Requirement >> Can you render every line from the one containing "Alfa Romeo 1900" down to the one containing "Alfa Romeo GT | Year: 2005 -> 2003" as a JSON list of strings, one per line, skipping blank lines and leaving the pictures out?

Records for the exercise >>
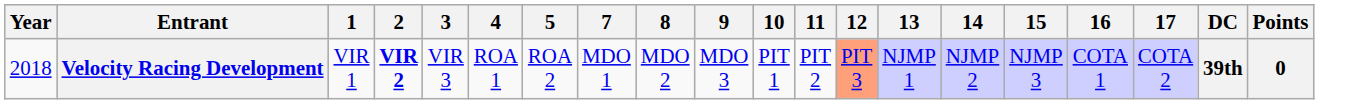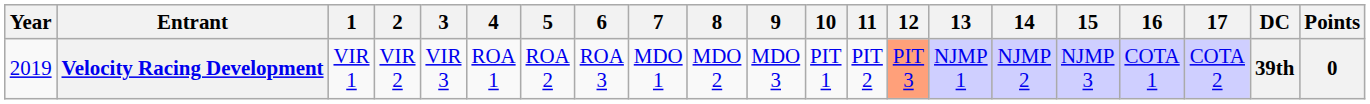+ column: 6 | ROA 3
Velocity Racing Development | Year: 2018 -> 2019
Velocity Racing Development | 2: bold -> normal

...

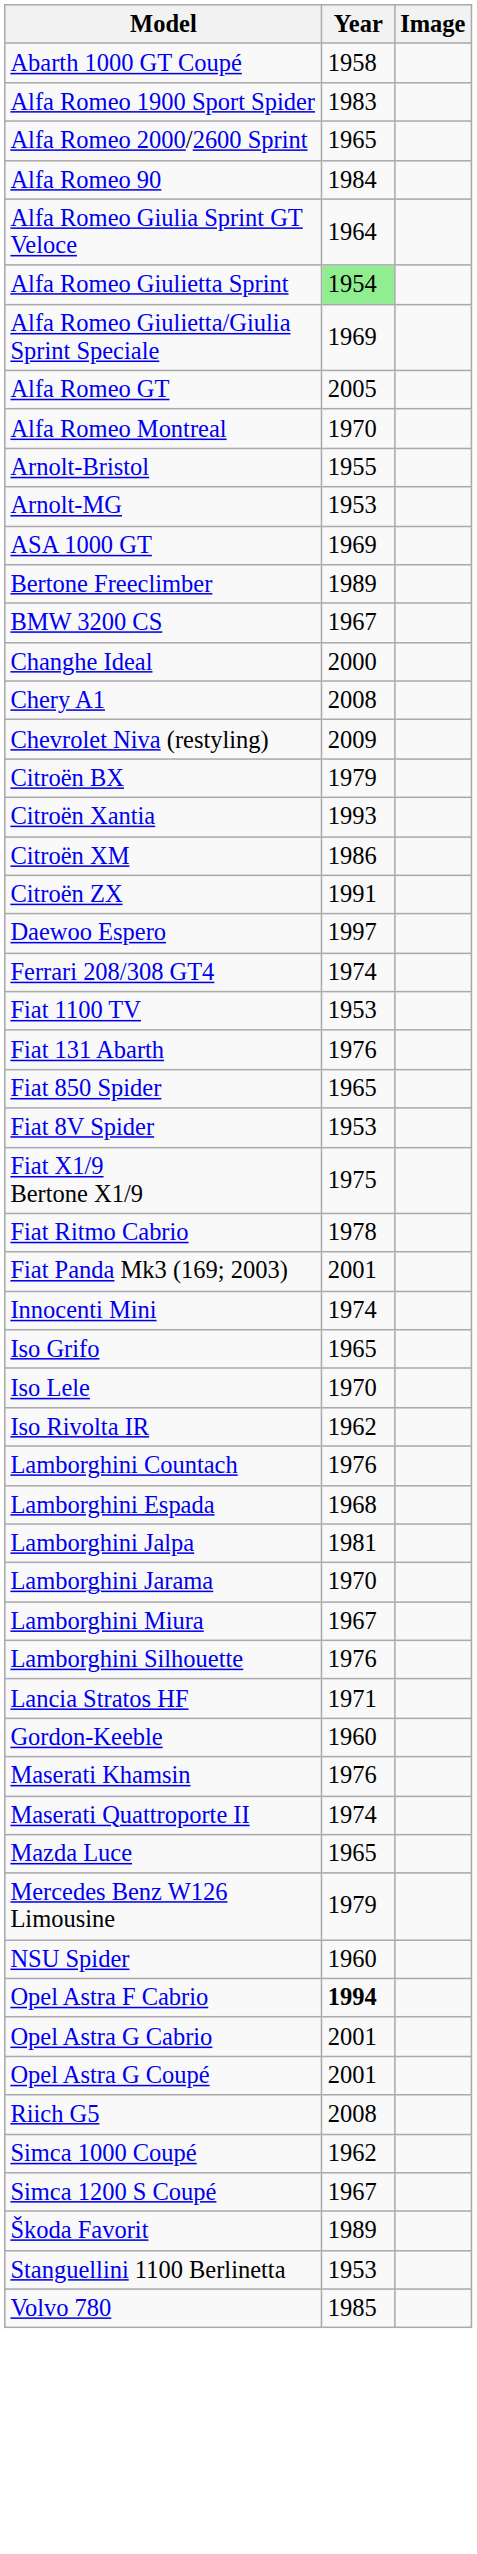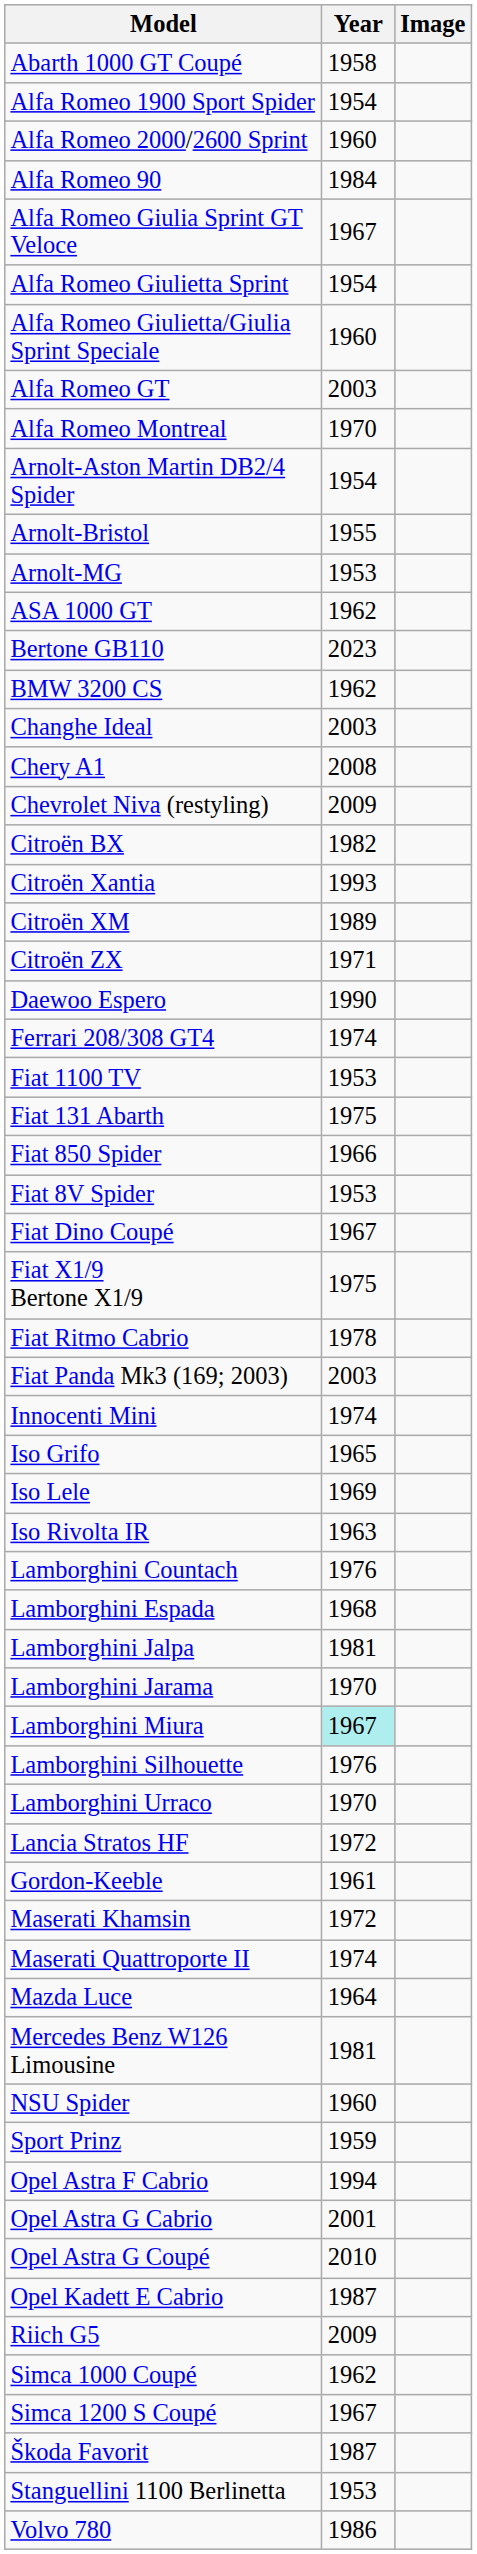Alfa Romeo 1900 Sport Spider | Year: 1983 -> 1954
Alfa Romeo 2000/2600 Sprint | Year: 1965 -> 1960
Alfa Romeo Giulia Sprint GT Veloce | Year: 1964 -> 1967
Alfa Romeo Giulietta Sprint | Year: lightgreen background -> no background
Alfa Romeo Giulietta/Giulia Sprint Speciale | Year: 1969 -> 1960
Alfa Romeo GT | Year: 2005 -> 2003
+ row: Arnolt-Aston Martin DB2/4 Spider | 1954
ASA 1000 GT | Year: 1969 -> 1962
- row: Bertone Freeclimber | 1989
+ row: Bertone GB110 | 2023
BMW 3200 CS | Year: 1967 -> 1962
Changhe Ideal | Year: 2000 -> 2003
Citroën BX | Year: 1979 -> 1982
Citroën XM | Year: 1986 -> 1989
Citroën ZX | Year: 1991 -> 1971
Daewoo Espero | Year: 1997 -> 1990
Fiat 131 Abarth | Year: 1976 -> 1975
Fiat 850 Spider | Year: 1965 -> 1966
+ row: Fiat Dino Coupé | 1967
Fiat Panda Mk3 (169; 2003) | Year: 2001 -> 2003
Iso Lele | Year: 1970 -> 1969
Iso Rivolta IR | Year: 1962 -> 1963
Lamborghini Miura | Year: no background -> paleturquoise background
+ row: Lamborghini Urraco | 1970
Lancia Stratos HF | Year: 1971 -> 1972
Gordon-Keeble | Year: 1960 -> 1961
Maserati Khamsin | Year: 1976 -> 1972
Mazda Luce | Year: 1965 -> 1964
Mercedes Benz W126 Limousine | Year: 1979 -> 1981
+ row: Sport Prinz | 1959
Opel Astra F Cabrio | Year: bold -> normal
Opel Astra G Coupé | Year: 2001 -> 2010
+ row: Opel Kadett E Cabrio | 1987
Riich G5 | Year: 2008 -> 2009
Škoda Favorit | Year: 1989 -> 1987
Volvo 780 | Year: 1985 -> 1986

Written answer >>
[
  "Alfa Romeo 1900 Sport Spider | Year: 1983 -> 1954",
  "Alfa Romeo 2000/2600 Sprint | Year: 1965 -> 1960",
  "Alfa Romeo Giulia Sprint GT Veloce | Year: 1964 -> 1967",
  "Alfa Romeo Giulietta Sprint | Year: lightgreen background -> no background",
  "Alfa Romeo Giulietta/Giulia Sprint Speciale | Year: 1969 -> 1960",
  "Alfa Romeo GT | Year: 2005 -> 2003"
]